May 28, 2016 – This morning we did our first modeling exercise. We started simply, modeling the ice’s thickness as the balance between ice growth and ice melt. Ice grows during the winter and melts during the summer. But from this simple start, a lot can be gleaned. The growth and melt rates are influenced by many factors – the amount of solar energy onto the ice, the amount of energy lost from the surface, the heat from the ocean below. We used a simple model to adjust these parameters to see how the thickness responded. Even such a simple model can demonstrate how the sea ice responds to climate change. For example, just a slightly darker surface (e.g., due to more melt ponds during the summer) results in a thinner ice cover because there is more melt.
Two members of the Red Team holding the electromagnetic induction instrument to measure sea ice thickness.

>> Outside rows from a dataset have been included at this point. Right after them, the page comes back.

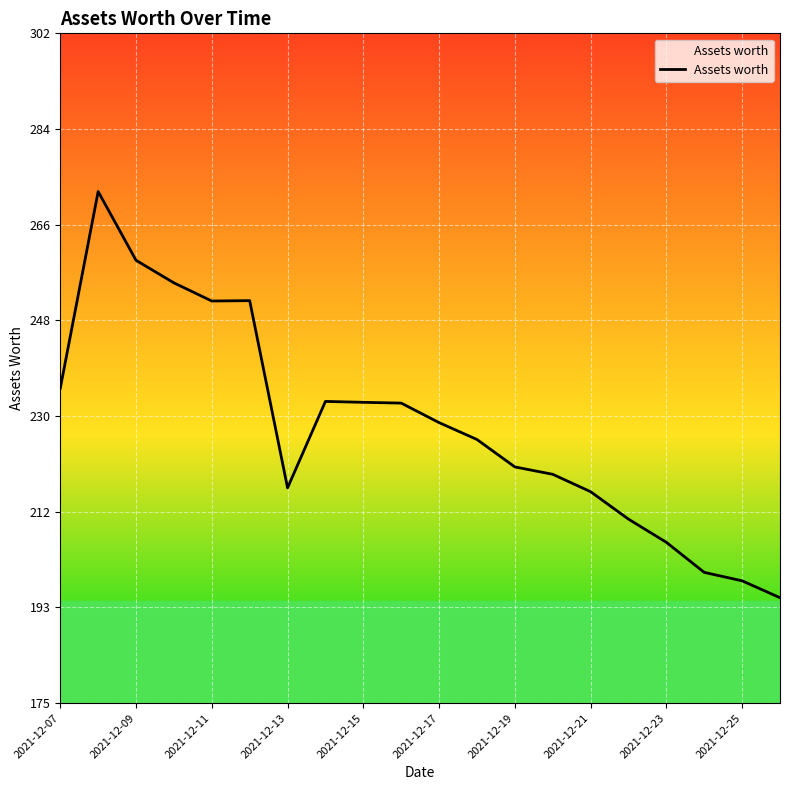

What is the maximum value shown in the chart?

272.3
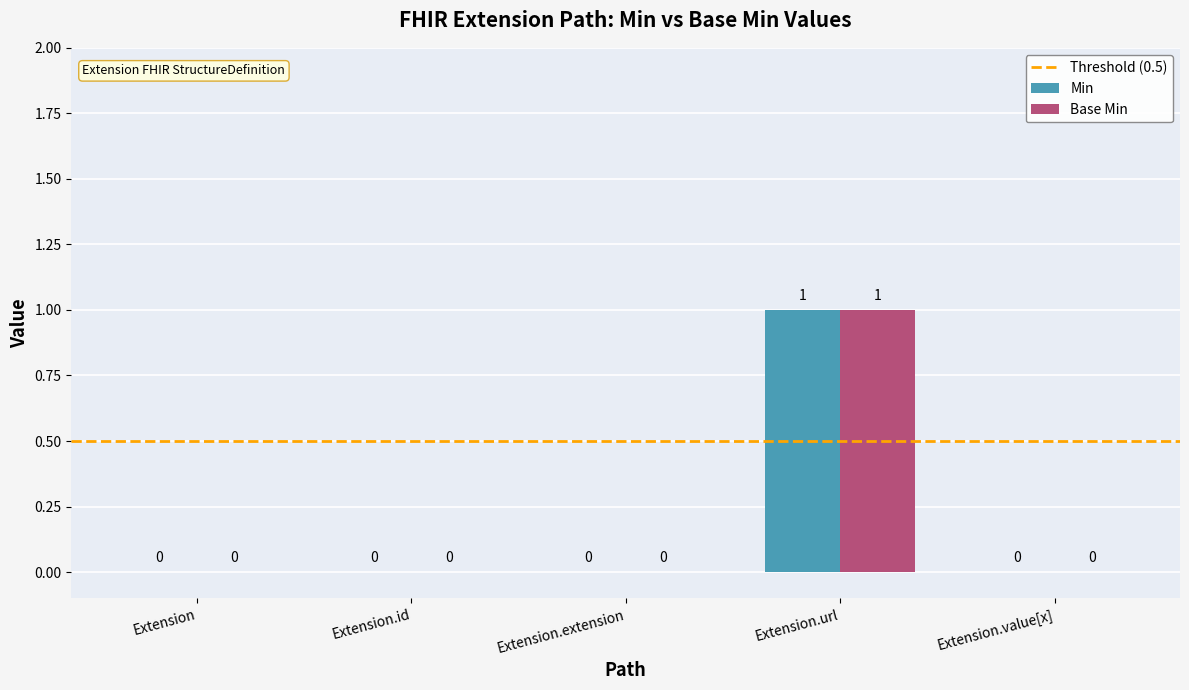

At which category is the sum across all series the highest?

Extension.url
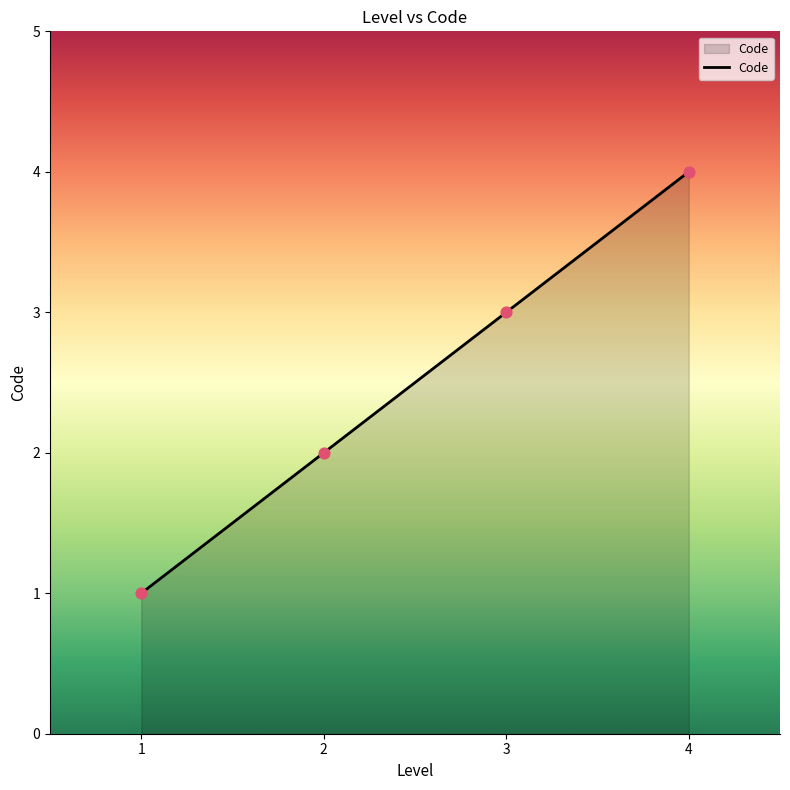

What is the change in value from 2 to 4?

+2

In the afternoon, my group’s activity for the day was ice thickness measurements, led by Jackie Richter-Menge of the U.S. Army Cold Regions Research and Engineering Laboratory in New Hampshire. There were two methods we were shown how to use – drilling with an ice auger (a boring tool) and measuring thickness directly, as we did the day before, and using an electromagnetic (EM) induction instrument. The EM creates a magnetic field that is differently affected by the ice and water. The modification of the field indicates the thickness of the ice. The EM looks like a long pole with a box about the size of a car battery in the middle. You carry the box with a harness around your shoulder and the poles sticking out to each side. You need to hold the pole parallel relative to the ground. Working with it looks rather like a high-wire walker with a balance pole. Unfortunately, the EM instrument was not working, so we couldn’t collect any data, though we took turns carrying it to get an appreciation of what it’s like to use it. It’s just heavy enough and awkward enough to be a challenge, but when it works, it can provide a nice transect of thickness estimates and it’s quicker and easier than drilling holes.
Two members of the Red team drilling with an ice auger.
Without the EM functioning, we had to rely on the ice auger. This is the most accurate way to measure sea ice thickness…or is it? Drilling a hole and using a tape measure is the most direct way to measure thickness and it is indeed most accurate – but only at that point. The ice is tremendously variable. As we saw during our morphology activity, thick 5 meter (16.4 feet) ice can be right next to first-year ice of 1 meter (3.3 feet) or less thickness. You could drill a hole and make the most accurate measurement possible, but it may be totally unrepresentative of the surrounding ice. This can be addressed to some degree by taking several measurements, but you can only cover so much area during a given expedition. It’s just not possible to cover 25-50 km model and satellite observation grid cells in a reasonable of time.
We set out a 200 meter (656 feet) line, drilling holes every 25 meters (82 feet). We also used a snow probe (a long stick you push down through the snow) to measure snow depth every 5 meters (16.4 feet). Part of the trick of doing these measurements is to make sure the observer doesn’t interfere with the measurement. So you don’t want to be making footprints where you measure, because you compress the ice. We set up the convention of walking on the left and measuring on the right. It sounds simple enough, but if you’re not always mindful of that, it’s easy to step over the line.
With our work finished, we ended the day in the traditional way for the Memorial Day weekend: with a BBQ! We had the traditional meal of hamburgers, hot dogs…and reindeer sausages. Along a number of delicious potluck sides brought over by the other huts, it was a great meal. We relaxed and enjoyed good food and good conversation while recounting our day’s adventures and discussing our research.